GIVEN DATA>
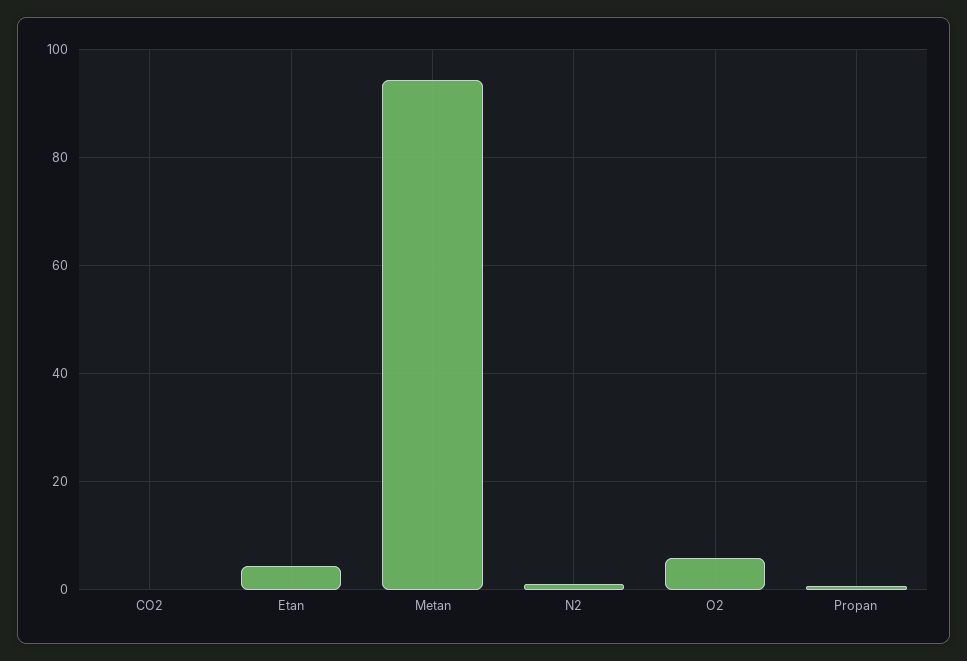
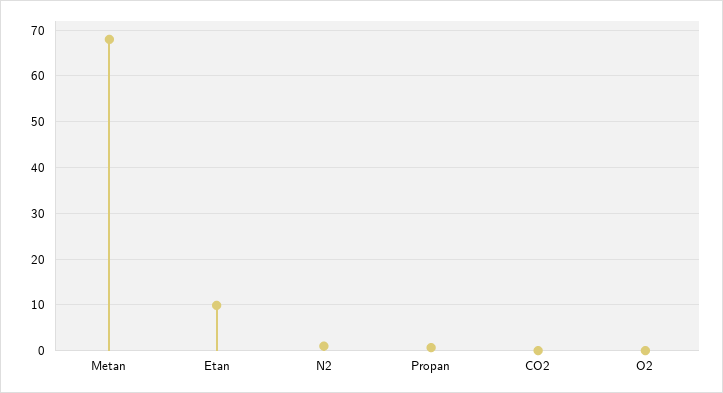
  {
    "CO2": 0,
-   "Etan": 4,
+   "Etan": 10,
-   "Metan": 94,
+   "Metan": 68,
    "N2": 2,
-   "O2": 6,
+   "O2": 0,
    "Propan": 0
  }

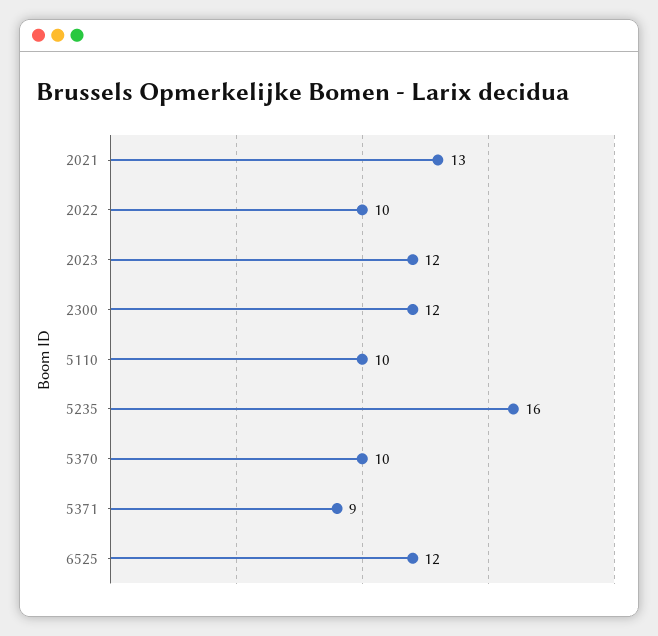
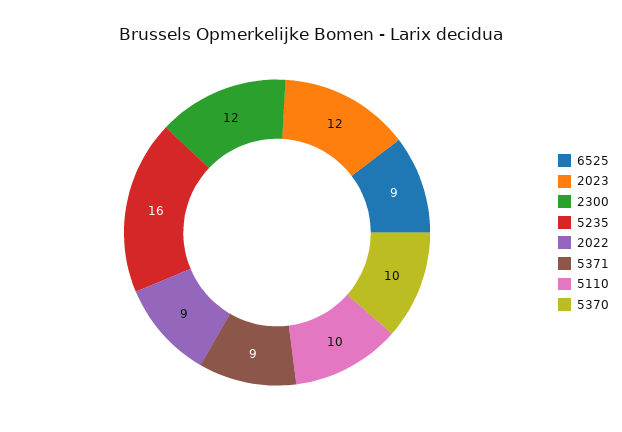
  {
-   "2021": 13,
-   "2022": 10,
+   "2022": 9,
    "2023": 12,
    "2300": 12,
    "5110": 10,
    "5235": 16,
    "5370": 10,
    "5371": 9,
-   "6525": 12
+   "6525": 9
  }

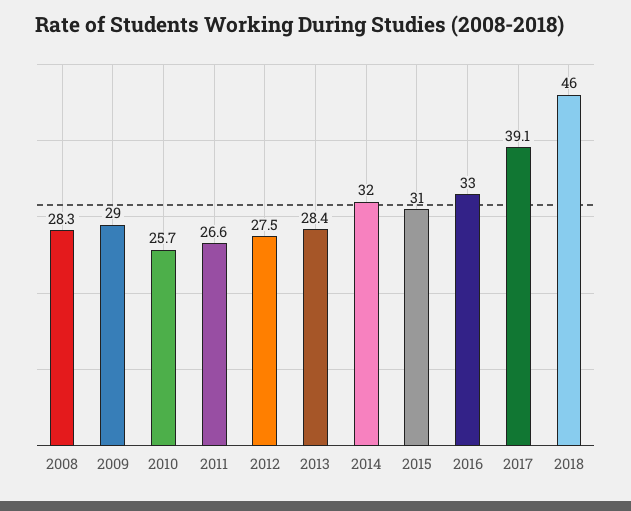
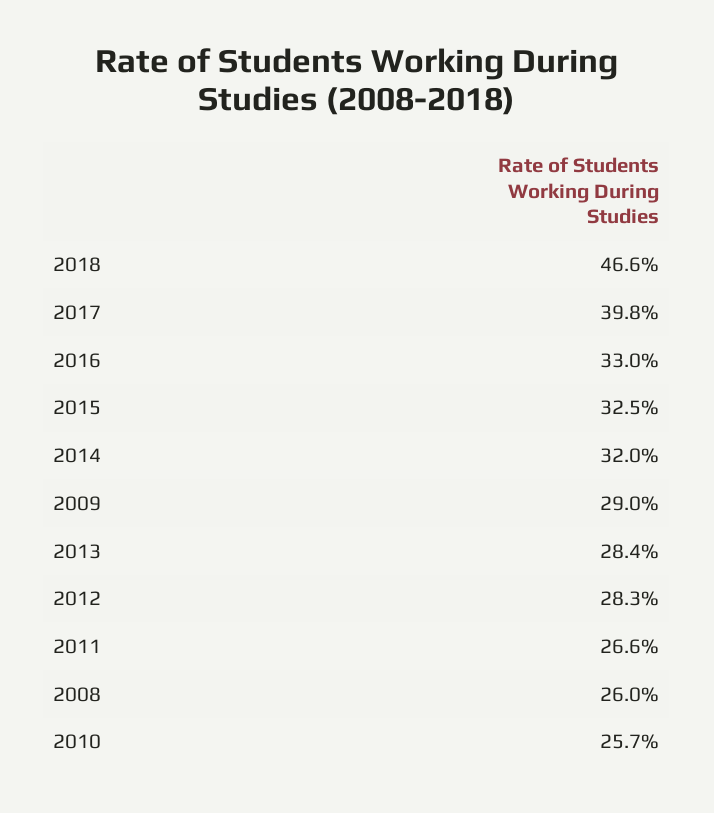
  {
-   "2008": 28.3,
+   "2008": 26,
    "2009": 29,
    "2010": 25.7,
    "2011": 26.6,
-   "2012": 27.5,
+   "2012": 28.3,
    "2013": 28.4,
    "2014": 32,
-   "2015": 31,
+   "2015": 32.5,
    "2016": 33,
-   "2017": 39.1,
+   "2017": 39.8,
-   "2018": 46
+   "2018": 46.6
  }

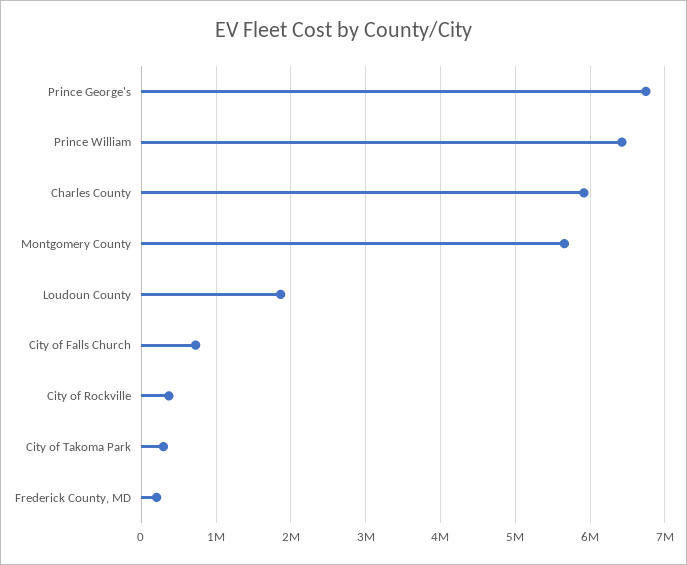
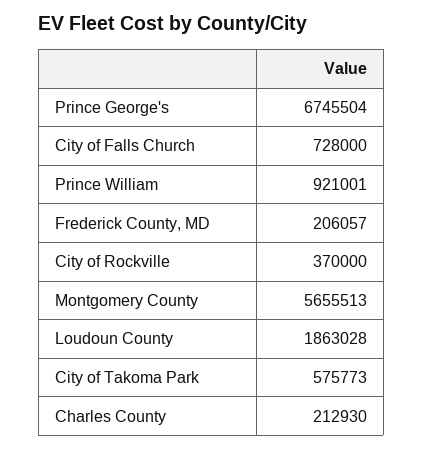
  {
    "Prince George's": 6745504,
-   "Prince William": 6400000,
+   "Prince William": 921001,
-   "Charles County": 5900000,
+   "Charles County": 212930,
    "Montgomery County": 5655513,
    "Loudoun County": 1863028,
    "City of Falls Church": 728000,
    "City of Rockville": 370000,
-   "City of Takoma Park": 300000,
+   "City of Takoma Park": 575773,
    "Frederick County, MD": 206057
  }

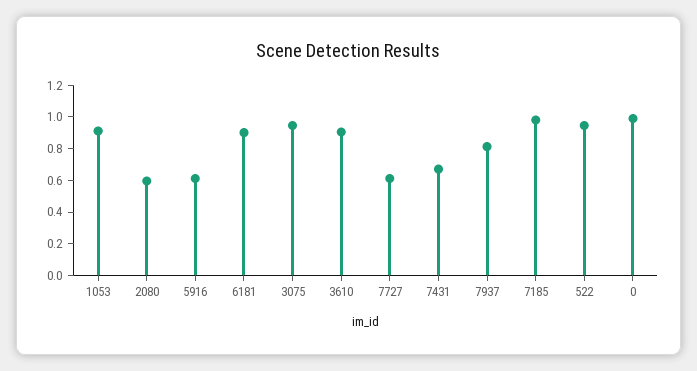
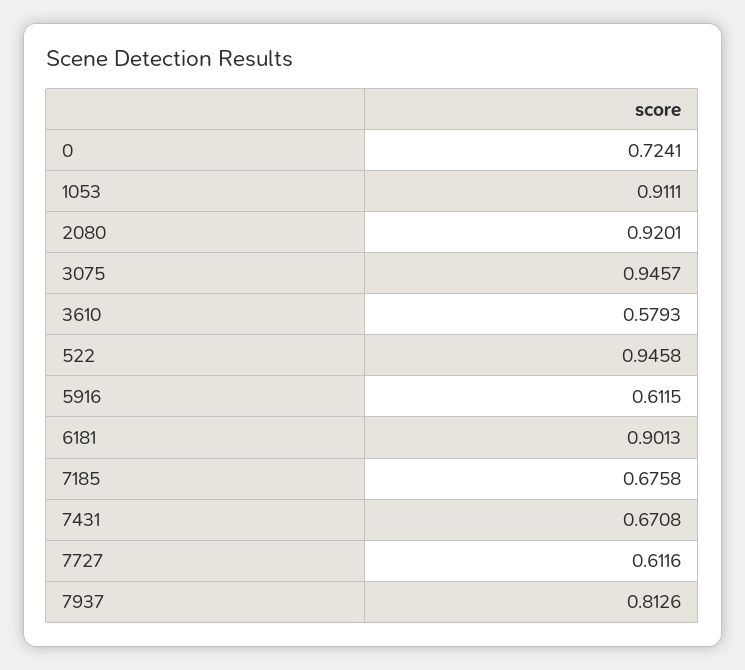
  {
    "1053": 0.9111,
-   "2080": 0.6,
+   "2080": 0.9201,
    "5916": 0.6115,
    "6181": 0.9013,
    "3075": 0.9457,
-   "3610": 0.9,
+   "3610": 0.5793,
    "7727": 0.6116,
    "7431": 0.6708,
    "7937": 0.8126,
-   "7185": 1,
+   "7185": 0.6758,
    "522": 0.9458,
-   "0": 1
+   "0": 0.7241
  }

JOB ITEM>
Working through the data above, find every line holding "Park" and copy it.

EXERCISE ANSWER>
-   "City of Takoma Park": 300000,
+   "City of Takoma Park": 575773,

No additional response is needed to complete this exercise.